*GOAL OF THE EXERCISE:* The answer must be the data, repeated exactly.

+ + + + +

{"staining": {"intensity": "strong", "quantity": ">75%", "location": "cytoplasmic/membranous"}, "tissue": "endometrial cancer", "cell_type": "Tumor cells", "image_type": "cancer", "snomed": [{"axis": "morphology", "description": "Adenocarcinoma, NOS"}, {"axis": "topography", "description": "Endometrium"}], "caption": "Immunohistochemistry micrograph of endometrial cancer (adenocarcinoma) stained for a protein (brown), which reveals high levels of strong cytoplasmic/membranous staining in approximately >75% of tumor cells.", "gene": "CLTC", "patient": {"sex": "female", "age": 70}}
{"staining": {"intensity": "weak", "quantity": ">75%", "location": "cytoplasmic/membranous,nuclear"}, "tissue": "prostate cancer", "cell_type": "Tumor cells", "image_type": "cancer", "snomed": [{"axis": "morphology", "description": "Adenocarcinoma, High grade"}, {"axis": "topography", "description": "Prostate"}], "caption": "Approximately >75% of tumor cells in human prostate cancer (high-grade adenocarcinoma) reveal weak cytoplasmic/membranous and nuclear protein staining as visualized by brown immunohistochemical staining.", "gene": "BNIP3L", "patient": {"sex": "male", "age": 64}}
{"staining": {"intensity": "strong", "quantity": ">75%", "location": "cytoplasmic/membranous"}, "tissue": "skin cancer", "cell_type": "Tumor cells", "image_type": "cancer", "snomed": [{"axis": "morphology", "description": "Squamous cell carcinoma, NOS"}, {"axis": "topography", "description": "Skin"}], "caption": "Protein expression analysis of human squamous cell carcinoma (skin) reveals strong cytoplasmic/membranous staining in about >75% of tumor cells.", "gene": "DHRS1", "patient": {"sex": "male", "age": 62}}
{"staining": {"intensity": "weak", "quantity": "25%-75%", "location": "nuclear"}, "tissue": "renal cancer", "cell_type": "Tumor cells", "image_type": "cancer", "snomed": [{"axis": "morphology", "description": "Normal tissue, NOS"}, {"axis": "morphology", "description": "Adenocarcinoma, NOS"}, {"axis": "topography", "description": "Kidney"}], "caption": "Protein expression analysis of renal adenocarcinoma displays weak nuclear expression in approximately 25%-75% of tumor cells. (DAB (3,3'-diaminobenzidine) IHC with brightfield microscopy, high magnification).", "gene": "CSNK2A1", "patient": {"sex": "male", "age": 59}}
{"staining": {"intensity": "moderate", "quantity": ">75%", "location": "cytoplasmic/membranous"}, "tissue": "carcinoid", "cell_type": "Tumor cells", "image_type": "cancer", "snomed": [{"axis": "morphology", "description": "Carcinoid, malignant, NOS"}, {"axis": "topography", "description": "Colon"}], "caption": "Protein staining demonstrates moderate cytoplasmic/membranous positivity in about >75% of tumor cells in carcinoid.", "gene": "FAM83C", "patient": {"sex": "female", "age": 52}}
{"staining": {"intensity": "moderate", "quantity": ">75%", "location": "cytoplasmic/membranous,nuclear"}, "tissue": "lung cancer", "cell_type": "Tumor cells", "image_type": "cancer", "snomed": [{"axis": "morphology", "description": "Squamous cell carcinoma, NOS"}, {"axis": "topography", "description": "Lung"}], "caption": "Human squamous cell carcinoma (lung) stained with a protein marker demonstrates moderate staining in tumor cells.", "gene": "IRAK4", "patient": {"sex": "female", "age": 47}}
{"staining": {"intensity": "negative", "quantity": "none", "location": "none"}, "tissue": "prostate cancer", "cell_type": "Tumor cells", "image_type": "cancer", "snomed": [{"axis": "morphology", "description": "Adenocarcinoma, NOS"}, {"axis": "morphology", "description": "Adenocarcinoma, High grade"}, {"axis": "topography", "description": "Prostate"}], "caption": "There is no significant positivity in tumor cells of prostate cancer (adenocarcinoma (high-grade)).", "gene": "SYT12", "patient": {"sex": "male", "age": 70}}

+ + + + +

*REPLY TO THE EXERCISE:*
{"staining": {"intensity": "strong", "quantity": ">75%", "location": "cytoplasmic/membranous"}, "tissue": "endometrial cancer", "cell_type": "Tumor cells", "image_type": "cancer", "snomed": [{"axis": "morphology", "description": "Adenocarcinoma, NOS"}, {"axis": "topography", "description": "Endometrium"}], "caption": "Immunohistochemistry micrograph of endometrial cancer (adenocarcinoma) stained for a protein (brown), which reveals high levels of strong cytoplasmic/membranous staining in approximately >75% of tumor cells.", "gene": "CLTC", "patient": {"sex": "female", "age": 70}}
{"staining": {"intensity": "weak", "quantity": ">75%", "location": "cytoplasmic/membranous,nuclear"}, "tissue": "prostate cancer", "cell_type": "Tumor cells", "image_type": "cancer", "snomed": [{"axis": "morphology", "description": "Adenocarcinoma, High grade"}, {"axis": "topography", "description": "Prostate"}], "caption": "Approximately >75% of tumor cells in human prostate cancer (high-grade adenocarcinoma) reveal weak cytoplasmic/membranous and nuclear protein staining as visualized by brown immunohistochemical staining.", "gene": "BNIP3L", "patient": {"sex": "male", "age": 64}}
{"staining": {"intensity": "strong", "quantity": ">75%", "location": "cytoplasmic/membranous"}, "tissue": "skin cancer", "cell_type": "Tumor cells", "image_type": "cancer", "snomed": [{"axis": "morphology", "description": "Squamous cell carcinoma, NOS"}, {"axis": "topography", "description": "Skin"}], "caption": "Protein expression analysis of human squamous cell carcinoma (skin) reveals strong cytoplasmic/membranous staining in about >75% of tumor cells.", "gene": "DHRS1", "patient": {"sex": "male", "age": 62}}
{"staining": {"intensity": "weak", "quantity": "25%-75%", "location": "nuclear"}, "tissue": "renal cancer", "cell_type": "Tumor cells", "image_type": "cancer", "snomed": [{"axis": "morphology", "description": "Normal tissue, NOS"}, {"axis": "morphology", "description": "Adenocarcinoma, NOS"}, {"axis": "topography", "description": "Kidney"}], "caption": "Protein expression analysis of renal adenocarcinoma displays weak nuclear expression in approximately 25%-75% of tumor cells. (DAB (3,3'-diaminobenzidine) IHC with brightfield microscopy, high magnification).", "gene": "CSNK2A1", "patient": {"sex": "male", "age": 59}}
{"staining": {"intensity": "moderate", "quantity": ">75%", "location": "cytoplasmic/membranous"}, "tissue": "carcinoid", "cell_type": "Tumor cells", "image_type": "cancer", "snomed": [{"axis": "morphology", "description": "Carcinoid, malignant, NOS"}, {"axis": "topography", "description": "Colon"}], "caption": "Protein staining demonstrates moderate cytoplasmic/membranous positivity in about >75% of tumor cells in carcinoid.", "gene": "FAM83C", "patient": {"sex": "female", "age": 52}}
{"staining": {"intensity": "moderate", "quantity": ">75%", "location": "cytoplasmic/membranous,nuclear"}, "tissue": "lung cancer", "cell_type": "Tumor cells", "image_type": "cancer", "snomed": [{"axis": "morphology", "description": "Squamous cell carcinoma, NOS"}, {"axis": "topography", "description": "Lung"}], "caption": "Human squamous cell carcinoma (lung) stained with a protein marker demonstrates moderate staining in tumor cells.", "gene": "IRAK4", "patient": {"sex": "female", "age": 47}}
{"staining": {"intensity": "negative", "quantity": "none", "location": "none"}, "tissue": "prostate cancer", "cell_type": "Tumor cells", "image_type": "cancer", "snomed": [{"axis": "morphology", "description": "Adenocarcinoma, NOS"}, {"axis": "morphology", "description": "Adenocarcinoma, High grade"}, {"axis": "topography", "description": "Prostate"}], "caption": "There is no significant positivity in tumor cells of prostate cancer (adenocarcinoma (high-grade)).", "gene": "SYT12", "patient": {"sex": "male", "age": 70}}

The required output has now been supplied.